_Instructions to follow:_ Pictures stay out of the answer, but every line of the material must be restated exactly.

_Data provided:_
################

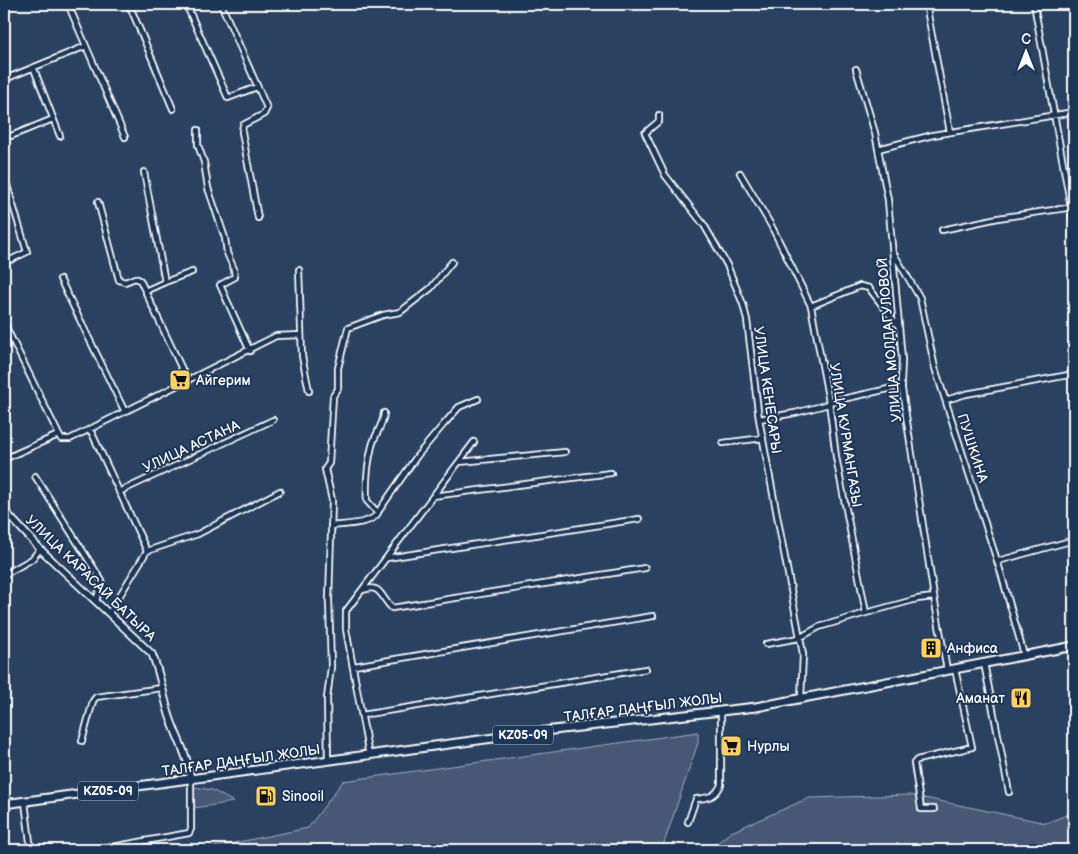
<svg xmlns="http://www.w3.org/2000/svg" width="1078" height="854" font-family="'Balsamiq Sans',sans-serif">
<rect width="100%" height="100%" fill="#2a4161"/>
<filter id="ink" filterUnits="userSpaceOnUse"><feTurbulence type="fractalNoise" baseFrequency=".02" numOctaves="2"/><feDisplacementMap in="SourceGraphic" scale="10" xChannelSelector="R" yChannelSelector="G"/><feConvolveMatrix kernelMatrix="1 2 1 2 8 2 1 2 1" color-interpolation-filters="sRGB"/></filter>
<g filter="url(#ink)">
<path fill="#465975" stroke="#a2acba" d="M698 732V743L663 846 658 850H199L308 828 343 781Z
M194 787 212 790 234 802 194 808Z
M910 795 1046 823 1074 812V850H708L731 832 809 798Z"/>
<g fill="none" stroke-linecap="round" stroke-linejoin="round">
<g stroke="#fff" stroke-width="8">
<path id="minor" d="M68 4 125 137
M129 4 173 109
M186 4 228 98 257 87
M221 4 267 108 264 114 243 125 242 132 258 218
M926 4 950 132
M1034 4 1074 224
M34 69 60 136
M856 69 875 133 888 200 902 360 901 383 934 597 947 670
M5 79 86 46
M659 115V121L645 133 665 175 704 225 727 265 743 304 747 320 759 419 803 654 801 698
M198 130V145L204 162 208 188 225 238 227 253 234 269 235 277 220 285 250 351
M11 136 53 119
M878 149 933 135 1074 112
M144 172 165 282 145 291
M740 173 772 227 811 306 829 402 836 457 866 613 819 627 799 638 766 644
M4 175 27 252 4 263
M98 202 119 280 125 282 135 278 140 280 188 382
M942 230 998 218 1074 207
M894 254 920 298 935 368 1001 573 1024 655
M299 270 302 356 309 391
M60 279 125 412
M165 282 192 272
M811 306 860 286 869 288 898 326
M4 323 61 439H70L276 336 301 335
M946 400 966 394 1074 374
M829 402 902 386
M759 419 795 413 829 404
M90 429 147 551 109 613
M723 443 763 438
M4 459 58 435
M459 462 565 452
M35 476 102 581 96 601
M119 492 273 420
M433 496 611 473
M378 512 417 456 444 424 459 407 478 399
M331 526C344 524 371 525 378 513L367 501C366 484 368 462 372 446 375 434 383 426 384 413
M147 551 198 534 280 491
M387 558 639 519
M998 561 1074 540
M4 575 32 559 40 549
M363 590C381 583 381 598 392 608L645 568
M866 613 917 599 934 597
M984 663 1009 792
M354 666 653 616
M362 715 646 669
M82 741 93 701 96 697 162 688
M369 756 346 629V611L474 442
M328 761 327 698 331 667 329 600 332 500 325 469 329 463 333 396 338 389V368L348 328 383 315 400 312 431 288 452 262
M25 802 31 850
M934 809H921L914 763 917 760 972 747 955 669
M688 822 696 799C709 798 715 797 721 785V711
M74 850 112 847 189 833 191 829V780"/>
</g>
<g stroke="#fff" stroke-width="9">
<path id="tertiary" d="M4 510 40 549 152 654C160 673 163 694 169 714 176 737 188 754 191 780"/>
</g>
<g stroke="#fff" stroke-width="11">
<path id="primary" d="M4 804 553 730 756 707 1074 646"/>
</g>
<use href="#minor" stroke="#1d3557" stroke-width="4.5"/>
<use href="#tertiary" stroke="#1d3557" stroke-width="5.5"/>
<use href="#primary" stroke="#1d3557" stroke-width="7"/>
</g>
</g>
<defs>
<g id="supermarket-square" transform="scale(1.125)"><rect x="-9" y="-9" width="18" height="18" rx="4" fill="#ffd166" stroke="#1d3557"/><path d="M-6-5.5h2.5l.6 2H6L4.5 2H-2.5L-4.4-4H-6ZM-1.5 3.2a1.3 1.3 0 1 0 .1 0ZM3 3.2a1.3 1.3 0 1 0 .1 0Z" fill="#111"/></g>
<g id="building-square" transform="scale(1.125)"><rect x="-9" y="-9" width="18" height="18" rx="4" fill="#ffd166" stroke="#1d3557"/><path d="M-4-6H4V6H1V3H-1V6H-4ZM-2.5-4.3h1.7v1.8h-1.7ZM.8-4.3h1.7v1.8H.8ZM-2.5-1h1.7V.8h-1.7ZM.8-1h1.7V.8H.8Z" fill="#111"/></g>
<g id="restaurant-square" transform="scale(1.125)"><rect x="-9" y="-9" width="18" height="18" rx="4" fill="#ffd166" stroke="#1d3557"/><path d="M-5-6h1v4h1v-4h1v4h1v-4h1v5L-1.5 .5V6h-2V.5L-5-1ZM5-6V6H3V1.5H1.5Q1.5-4 5-6Z" fill="#111"/></g>
<g id="fuel-square" transform="scale(1.125)"><rect x="-9" y="-9" width="18" height="18" rx="4" fill="#ffd166" stroke="#1d3557"/><path d="M-5.5-6h7V0h2V4h1.3V-2.5L3-4.5l.8-.8L6-3V5H2.5V1h-1V6h-7ZM-4.2-4.7v3.2H.2V-4.7Z" fill="#111"/></g>
</defs>
<g fill-rule="evenodd">
<use href="#supermarket-square" x="180" y="380"/>
<use href="#building-square" x="931" y="648"/>
<use href="#restaurant-square" x="1021" y="698"/>
<use href="#supermarket-square" x="731" y="746"/>
<use href="#fuel-square" x="266" y="796"/>
</g>
<g text-anchor="middle" stroke-width="4" stroke-linejoin="round" paint-order="stroke">
<g fill="#1d3557" stroke="#bbc2cd" stroke-width="1">
<rect x="493" y="725.5" width="60" height="19" rx="4"/>
<rect x="78" y="781.5" width="60" height="19" rx="4"/>
</g>
<g font-size="12" font-weight="bold" fill="#fff">
<text x="523" y="739">KZ05-09</text>
<text x="108" y="795">KZ05-09</text>
</g>
<g font-size="14" fill="#fff" stroke="#1d3557">
<text transform="translate(889 340) rotate(-95)" y="5">УЛИЦА МОЛДАГУЛОВОЙ</text>
<text transform="translate(768 390) rotate(82)" y="5">УЛИЦА КЕНЕСАРЫ</text>
<text transform="translate(846 435) rotate(81)" y="5">УЛИЦА КУРМАНГАЗЫ</text>
<text transform="translate(191 446) rotate(-25)" y="5">УЛИЦА АСТАНА</text>
<text transform="translate(973 448) rotate(72)" y="5">ПУШКИНА</text>
<text transform="translate(91 578) rotate(44)" y="5">УЛИЦА КАРАСАЙ БАТЫРА</text>
<text transform="translate(643 707) rotate(-7)" y="5">ТАЛҒАР ДАҢҒЫЛ ЖОЛЫ</text>
<text transform="translate(241 760) rotate(-8)" y="5">ТАЛҒАР ДАҢҒЫЛ ЖОЛЫ</text>
</g>
<g font-size="14" fill="#fff" stroke="#1d3557" text-anchor="start">
<text x="196" y="385">Айгерим</text>
<text x="947" y="653">Анфиса</text>
<text x="1005" y="703" text-anchor="end">Аманат</text>
<text x="747" y="751">Нурлы</text>
<text x="282" y="801">Sinooil</text>
</g>
</g>
<rect width="1078" height="854" fill="none" stroke="#1d3557" stroke-width="20"/>
<rect x="10" y="10" width="1058" height="834" fill="none" stroke="#fff" stroke-width="2" filter="url(#ink)"/>
<g transform="translate(1026 52)" stroke="#1d3557" stroke-width="4" paint-order="stroke">
<path d="M0-4L9 19L0 12L-9 19Z" fill="#ffffff"/>
<text y="-8" font-size="14" font-weight="bold" text-anchor="middle" fill="#ffffff">С</text>
</g>
</svg>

################

_Result for this exercise:_
<svg xmlns="http://www.w3.org/2000/svg" width="1078" height="854" font-family="'Balsamiq Sans',sans-serif">
<rect width="100%" height="100%" fill="#2a4161"/>
<filter id="ink" filterUnits="userSpaceOnUse"><feTurbulence type="fractalNoise" baseFrequency=".02" numOctaves="2"/><feDisplacementMap in="SourceGraphic" scale="10" xChannelSelector="R" yChannelSelector="G"/><feConvolveMatrix kernelMatrix="1 2 1 2 8 2 1 2 1" color-interpolation-filters="sRGB"/></filter>
<g filter="url(#ink)">
<path fill="#465975" stroke="#a2acba" d="M698 732V743L663 846 658 850H199L308 828 343 781Z
M194 787 212 790 234 802 194 808Z
M910 795 1046 823 1074 812V850H708L731 832 809 798Z"/>
<g fill="none" stroke-linecap="round" stroke-linejoin="round">
<g stroke="#fff" stroke-width="8">
<path id="minor" d="M68 4 125 137
M129 4 173 109
M186 4 228 98 257 87
M221 4 267 108 264 114 243 125 242 132 258 218
M926 4 950 132
M1034 4 1074 224
M34 69 60 136
M856 69 875 133 888 200 902 360 901 383 934 597 947 670
M5 79 86 46
M659 115V121L645 133 665 175 704 225 727 265 743 304 747 320 759 419 803 654 801 698
M198 130V145L204 162 208 188 225 238 227 253 234 269 235 277 220 285 250 351
M11 136 53 119
M878 149 933 135 1074 112
M144 172 165 282 145 291
M740 173 772 227 811 306 829 402 836 457 866 613 819 627 799 638 766 644
M4 175 27 252 4 263
M98 202 119 280 125 282 135 278 140 280 188 382
M942 230 998 218 1074 207
M894 254 920 298 935 368 1001 573 1024 655
M299 270 302 356 309 391
M60 279 125 412
M165 282 192 272
M811 306 860 286 869 288 898 326
M4 323 61 439H70L276 336 301 335
M946 400 966 394 1074 374
M829 402 902 386
M759 419 795 413 829 404
M90 429 147 551 109 613
M723 443 763 438
M4 459 58 435
M459 462 565 452
M35 476 102 581 96 601
M119 492 273 420
M433 496 611 473
M378 512 417 456 444 424 459 407 478 399
M331 526C344 524 371 525 378 513L367 501C366 484 368 462 372 446 375 434 383 426 384 413
M147 551 198 534 280 491
M387 558 639 519
M998 561 1074 540
M4 575 32 559 40 549
M363 590C381 583 381 598 392 608L645 568
M866 613 917 599 934 597
M984 663 1009 792
M354 666 653 616
M362 715 646 669
M82 741 93 701 96 697 162 688
M369 756 346 629V611L474 442
M328 761 327 698 331 667 329 600 332 500 325 469 329 463 333 396 338 389V368L348 328 383 315 400 312 431 288 452 262
M25 802 31 850
M934 809H921L914 763 917 760 972 747 955 669
M688 822 696 799C709 798 715 797 721 785V711
M74 850 112 847 189 833 191 829V780"/>
</g>
<g stroke="#fff" stroke-width="9">
<path id="tertiary" d="M4 510 40 549 152 654C160 673 163 694 169 714 176 737 188 754 191 780"/>
</g>
<g stroke="#fff" stroke-width="11">
<path id="primary" d="M4 804 553 730 756 707 1074 646"/>
</g>
<use href="#minor" stroke="#1d3557" stroke-width="4.5"/>
<use href="#tertiary" stroke="#1d3557" stroke-width="5.5"/>
<use href="#primary" stroke="#1d3557" stroke-width="7"/>
</g>
</g>
<defs>
<g id="supermarket-square" transform="scale(1.125)"><rect x="-9" y="-9" width="18" height="18" rx="4" fill="#ffd166" stroke="#1d3557"/><path d="M-6-5.5h2.5l.6 2H6L4.5 2H-2.5L-4.4-4H-6ZM-1.5 3.2a1.3 1.3 0 1 0 .1 0ZM3 3.2a1.3 1.3 0 1 0 .1 0Z" fill="#111"/></g>
<g id="building-square" transform="scale(1.125)"><rect x="-9" y="-9" width="18" height="18" rx="4" fill="#ffd166" stroke="#1d3557"/><path d="M-4-6H4V6H1V3H-1V6H-4ZM-2.5-4.3h1.7v1.8h-1.7ZM.8-4.3h1.7v1.8H.8ZM-2.5-1h1.7V.8h-1.7ZM.8-1h1.7V.8H.8Z" fill="#111"/></g>
<g id="restaurant-square" transform="scale(1.125)"><rect x="-9" y="-9" width="18" height="18" rx="4" fill="#ffd166" stroke="#1d3557"/><path d="M-5-6h1v4h1v-4h1v4h1v-4h1v5L-1.5 .5V6h-2V.5L-5-1ZM5-6V6H3V1.5H1.5Q1.5-4 5-6Z" fill="#111"/></g>
<g id="fuel-square" transform="scale(1.125)"><rect x="-9" y="-9" width="18" height="18" rx="4" fill="#ffd166" stroke="#1d3557"/><path d="M-5.5-6h7V0h2V4h1.3V-2.5L3-4.5l.8-.8L6-3V5H2.5V1h-1V6h-7ZM-4.2-4.7v3.2H.2V-4.7Z" fill="#111"/></g>
</defs>
<g fill-rule="evenodd">
<use href="#supermarket-square" x="180" y="380"/>
<use href="#building-square" x="931" y="648"/>
<use href="#restaurant-square" x="1021" y="698"/>
<use href="#supermarket-square" x="731" y="746"/>
<use href="#fuel-square" x="266" y="796"/>
</g>
<g text-anchor="middle" stroke-width="4" stroke-linejoin="round" paint-order="stroke">
<g fill="#1d3557" stroke="#bbc2cd" stroke-width="1">
<rect x="493" y="725.5" width="60" height="19" rx="4"/>
<rect x="78" y="781.5" width="60" height="19" rx="4"/>
</g>
<g font-size="12" font-weight="bold" fill="#fff">
<text x="523" y="739">KZ05-09</text>
<text x="108" y="795">KZ05-09</text>
</g>
<g font-size="14" fill="#fff" stroke="#1d3557">
<text transform="translate(889 340) rotate(-95)" y="5">УЛИЦА МОЛДАГУЛОВОЙ</text>
<text transform="translate(768 390) rotate(82)" y="5">УЛИЦА КЕНЕСАРЫ</text>
<text transform="translate(846 435) rotate(81)" y="5">УЛИЦА КУРМАНГАЗЫ</text>
<text transform="translate(191 446) rotate(-25)" y="5">УЛИЦА АСТАНА</text>
<text transform="translate(973 448) rotate(72)" y="5">ПУШКИНА</text>
<text transform="translate(91 578) rotate(44)" y="5">УЛИЦА КАРАСАЙ БАТЫРА</text>
<text transform="translate(643 707) rotate(-7)" y="5">ТАЛҒАР ДАҢҒЫЛ ЖОЛЫ</text>
<text transform="translate(241 760) rotate(-8)" y="5">ТАЛҒАР ДАҢҒЫЛ ЖОЛЫ</text>
</g>
<g font-size="14" fill="#fff" stroke="#1d3557" text-anchor="start">
<text x="196" y="385">Айгерим</text>
<text x="947" y="653">Анфиса</text>
<text x="1005" y="703" text-anchor="end">Аманат</text>
<text x="747" y="751">Нурлы</text>
<text x="282" y="801">Sinooil</text>
</g>
</g>
<rect width="1078" height="854" fill="none" stroke="#1d3557" stroke-width="20"/>
<rect x="10" y="10" width="1058" height="834" fill="none" stroke="#fff" stroke-width="2" filter="url(#ink)"/>
<g transform="translate(1026 52)" stroke="#1d3557" stroke-width="4" paint-order="stroke">
<path d="M0-4L9 19L0 12L-9 19Z" fill="#ffffff"/>
<text y="-8" font-size="14" font-weight="bold" text-anchor="middle" fill="#ffffff">С</text>
</g>
</svg>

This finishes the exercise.